Vivo il mondo attraverso la fotografia, attraverso un filtro che ho deciso di mettere sia nei miei occhi che nella mia macchina fotografica: l’emozione.
Fotografare per me significa porre l’attenzione sulle cose importanti, perché a volte ci dimentichiamo quali sono e allora è giusto illuminarle. Grazie alla fotografia accendo una lampadina sui sentimenti, sulle emozioni, sulle relazioni, e il resto sparisce. Attraverso l’obiettivo ho capito quanto sia importante abbandonare lo scatto perfettamente finto per andare incontro alla meraviglia della spontaneità, non più l’immagine chiusa nell’album impolverato, ma quell’emozione fermata da guardare e rivivere ogni volta.
Il fatto è che non è semplice entrare nelle persone e nella loro quotidianità mantenendo la bella spontaneità che ci distingue. È come cercare di entrare in un castello alto, altissimo, senza finestre, senza porte, con guardiani armati, coccodrilli feroci, pesci carnivori, tutte barriere che ci costruiamo. In queste missioni mi affido alle parole prima, alla fotografia poi.

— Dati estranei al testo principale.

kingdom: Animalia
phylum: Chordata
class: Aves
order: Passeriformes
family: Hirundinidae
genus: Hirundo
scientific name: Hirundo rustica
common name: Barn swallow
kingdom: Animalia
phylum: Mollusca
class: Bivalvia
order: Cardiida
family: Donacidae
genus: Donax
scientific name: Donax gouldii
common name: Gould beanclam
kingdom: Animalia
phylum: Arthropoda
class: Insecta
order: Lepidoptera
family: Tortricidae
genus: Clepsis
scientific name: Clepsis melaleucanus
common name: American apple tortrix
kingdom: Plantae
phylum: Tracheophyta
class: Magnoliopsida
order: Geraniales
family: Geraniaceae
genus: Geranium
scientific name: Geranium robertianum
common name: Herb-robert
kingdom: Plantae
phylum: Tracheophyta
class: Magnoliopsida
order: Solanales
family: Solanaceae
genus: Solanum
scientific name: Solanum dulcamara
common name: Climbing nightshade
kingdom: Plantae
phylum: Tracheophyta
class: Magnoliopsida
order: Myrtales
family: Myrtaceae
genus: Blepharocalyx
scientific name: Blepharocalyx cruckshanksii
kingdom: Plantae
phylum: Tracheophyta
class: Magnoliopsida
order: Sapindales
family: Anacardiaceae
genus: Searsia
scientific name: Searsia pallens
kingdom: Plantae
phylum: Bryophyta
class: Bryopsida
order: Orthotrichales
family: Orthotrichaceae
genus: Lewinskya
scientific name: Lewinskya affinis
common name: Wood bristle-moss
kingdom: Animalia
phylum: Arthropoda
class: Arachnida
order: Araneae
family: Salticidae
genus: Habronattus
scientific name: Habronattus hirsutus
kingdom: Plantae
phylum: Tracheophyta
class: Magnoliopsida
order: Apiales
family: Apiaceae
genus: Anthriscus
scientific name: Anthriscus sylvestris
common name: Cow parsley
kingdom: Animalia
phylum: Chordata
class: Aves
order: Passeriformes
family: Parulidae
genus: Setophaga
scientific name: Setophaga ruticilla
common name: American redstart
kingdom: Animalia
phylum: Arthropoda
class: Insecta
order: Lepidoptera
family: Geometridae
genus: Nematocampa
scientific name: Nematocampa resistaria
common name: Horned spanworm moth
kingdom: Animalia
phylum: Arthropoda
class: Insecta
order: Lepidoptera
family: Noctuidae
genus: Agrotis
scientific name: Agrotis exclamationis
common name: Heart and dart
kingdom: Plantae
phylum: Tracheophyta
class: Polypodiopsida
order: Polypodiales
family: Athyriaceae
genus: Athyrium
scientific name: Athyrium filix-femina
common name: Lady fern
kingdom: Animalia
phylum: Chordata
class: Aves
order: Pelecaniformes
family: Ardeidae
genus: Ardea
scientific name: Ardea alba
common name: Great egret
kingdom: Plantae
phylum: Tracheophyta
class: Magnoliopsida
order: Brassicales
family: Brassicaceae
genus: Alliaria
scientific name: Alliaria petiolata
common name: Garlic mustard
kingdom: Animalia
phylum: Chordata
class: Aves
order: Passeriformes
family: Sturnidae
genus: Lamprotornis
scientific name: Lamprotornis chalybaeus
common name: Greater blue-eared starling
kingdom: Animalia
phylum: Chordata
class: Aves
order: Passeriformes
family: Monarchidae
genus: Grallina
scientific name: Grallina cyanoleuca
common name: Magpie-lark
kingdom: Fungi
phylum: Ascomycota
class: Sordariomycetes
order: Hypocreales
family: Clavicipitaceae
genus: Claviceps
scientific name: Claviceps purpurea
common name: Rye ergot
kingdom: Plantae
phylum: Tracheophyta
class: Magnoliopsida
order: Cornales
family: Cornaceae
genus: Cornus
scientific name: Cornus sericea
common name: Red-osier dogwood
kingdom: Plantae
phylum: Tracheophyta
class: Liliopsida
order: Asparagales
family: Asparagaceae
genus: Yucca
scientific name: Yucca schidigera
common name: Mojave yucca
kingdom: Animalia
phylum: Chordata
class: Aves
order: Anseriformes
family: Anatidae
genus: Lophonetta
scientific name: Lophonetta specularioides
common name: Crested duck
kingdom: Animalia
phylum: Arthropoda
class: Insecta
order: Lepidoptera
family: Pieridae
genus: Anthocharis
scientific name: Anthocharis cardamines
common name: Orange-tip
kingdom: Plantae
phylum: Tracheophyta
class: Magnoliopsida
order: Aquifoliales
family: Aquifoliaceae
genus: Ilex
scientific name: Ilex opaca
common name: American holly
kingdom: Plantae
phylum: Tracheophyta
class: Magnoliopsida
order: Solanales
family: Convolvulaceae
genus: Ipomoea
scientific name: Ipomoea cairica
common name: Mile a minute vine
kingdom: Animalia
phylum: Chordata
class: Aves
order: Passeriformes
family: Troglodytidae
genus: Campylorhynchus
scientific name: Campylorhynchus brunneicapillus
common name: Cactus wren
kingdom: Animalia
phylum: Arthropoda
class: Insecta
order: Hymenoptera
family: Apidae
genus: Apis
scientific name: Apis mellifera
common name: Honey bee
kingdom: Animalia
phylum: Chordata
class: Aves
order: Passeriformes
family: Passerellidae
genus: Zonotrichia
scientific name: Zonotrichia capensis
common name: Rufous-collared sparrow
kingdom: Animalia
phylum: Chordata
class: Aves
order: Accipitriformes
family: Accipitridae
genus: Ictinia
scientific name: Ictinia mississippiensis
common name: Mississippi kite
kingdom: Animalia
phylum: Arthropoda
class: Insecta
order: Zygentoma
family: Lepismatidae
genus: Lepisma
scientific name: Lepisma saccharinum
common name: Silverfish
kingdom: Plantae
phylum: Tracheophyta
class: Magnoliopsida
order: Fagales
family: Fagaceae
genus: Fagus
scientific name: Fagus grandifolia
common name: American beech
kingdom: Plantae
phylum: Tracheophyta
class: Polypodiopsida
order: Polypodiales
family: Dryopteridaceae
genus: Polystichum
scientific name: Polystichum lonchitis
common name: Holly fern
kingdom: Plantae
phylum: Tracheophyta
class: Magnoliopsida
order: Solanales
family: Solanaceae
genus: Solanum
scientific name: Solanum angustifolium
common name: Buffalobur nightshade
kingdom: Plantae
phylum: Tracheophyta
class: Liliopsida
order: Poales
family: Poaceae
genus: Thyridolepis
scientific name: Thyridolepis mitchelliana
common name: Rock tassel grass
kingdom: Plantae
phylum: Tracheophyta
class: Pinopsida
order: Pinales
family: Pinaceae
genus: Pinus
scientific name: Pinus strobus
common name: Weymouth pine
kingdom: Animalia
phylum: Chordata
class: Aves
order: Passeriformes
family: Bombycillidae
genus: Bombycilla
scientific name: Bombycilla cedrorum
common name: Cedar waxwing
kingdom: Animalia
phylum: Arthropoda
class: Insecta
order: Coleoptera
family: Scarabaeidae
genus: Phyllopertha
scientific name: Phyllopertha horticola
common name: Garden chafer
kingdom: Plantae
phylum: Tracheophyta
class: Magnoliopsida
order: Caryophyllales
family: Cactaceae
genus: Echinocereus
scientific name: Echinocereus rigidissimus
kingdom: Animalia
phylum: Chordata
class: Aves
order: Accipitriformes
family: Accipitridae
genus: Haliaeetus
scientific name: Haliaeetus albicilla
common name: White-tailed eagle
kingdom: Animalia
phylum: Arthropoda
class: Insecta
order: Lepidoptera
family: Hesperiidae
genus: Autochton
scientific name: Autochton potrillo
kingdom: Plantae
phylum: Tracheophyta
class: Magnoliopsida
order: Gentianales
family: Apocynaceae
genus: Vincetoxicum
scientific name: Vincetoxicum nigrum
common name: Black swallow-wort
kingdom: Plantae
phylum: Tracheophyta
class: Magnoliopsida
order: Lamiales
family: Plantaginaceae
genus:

L’importanza dell’emozione
Sono io a mettermi a nudo per primo: per dare coraggio, per darmi coraggio. Con il dialogo scopro chi c’è di fronte a me, piccole chiacchiere per raccogliere le storie dei miei protagonisti. Attraverso l’obiettivo poi catturo quello che vedo: pensieri, stati d’animo, esperienze, risate.
Le storie condivise, come le emozioni, accorciano le distanze.
Se penso a come indossare la fotografia mi viene in mente una giovane Nicole Kidman mentre interpreta la potente e grande fotografa dei freak in FUR. Un ritratto immaginario di Diane Arbus.
Nella scena finale del film Nicole Kidman è nuda e cammina in un parco, attorno a lei altre persone nude. Si ferma davanti ad una ragazza che legge e, vestita della sola macchina fotografica, la saluta.
«Vuoi farmi una fotografia?» chiede la ragazza senza imbarazzo.
«Non ancora» le risponde incuriosita Diane «prima raccontami un segreto».
Ecco la mia fotografia, ecco quello che racconto.
Fotografo perché c’è il bisogno di qualcuno che raccolga le emozioni mentre gli altri sono impegnati a viverle, perché domani, riguardandosi, potrebbero ritrovarle. Ritrovarsi. Da protagonisti a spettatori di se stessi, questo è per me la fotografia.
La vita è un mosaico di esperienze, mentre tu le vivi io le raccolgo.